# Requirement
Find the number of lines in these records where the word "político" appears. Reply with that number and nothing more.

# Excerpted records

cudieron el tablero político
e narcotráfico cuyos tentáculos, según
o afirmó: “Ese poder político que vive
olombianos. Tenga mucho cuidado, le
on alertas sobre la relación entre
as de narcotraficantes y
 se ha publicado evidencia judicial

# Result of this task
2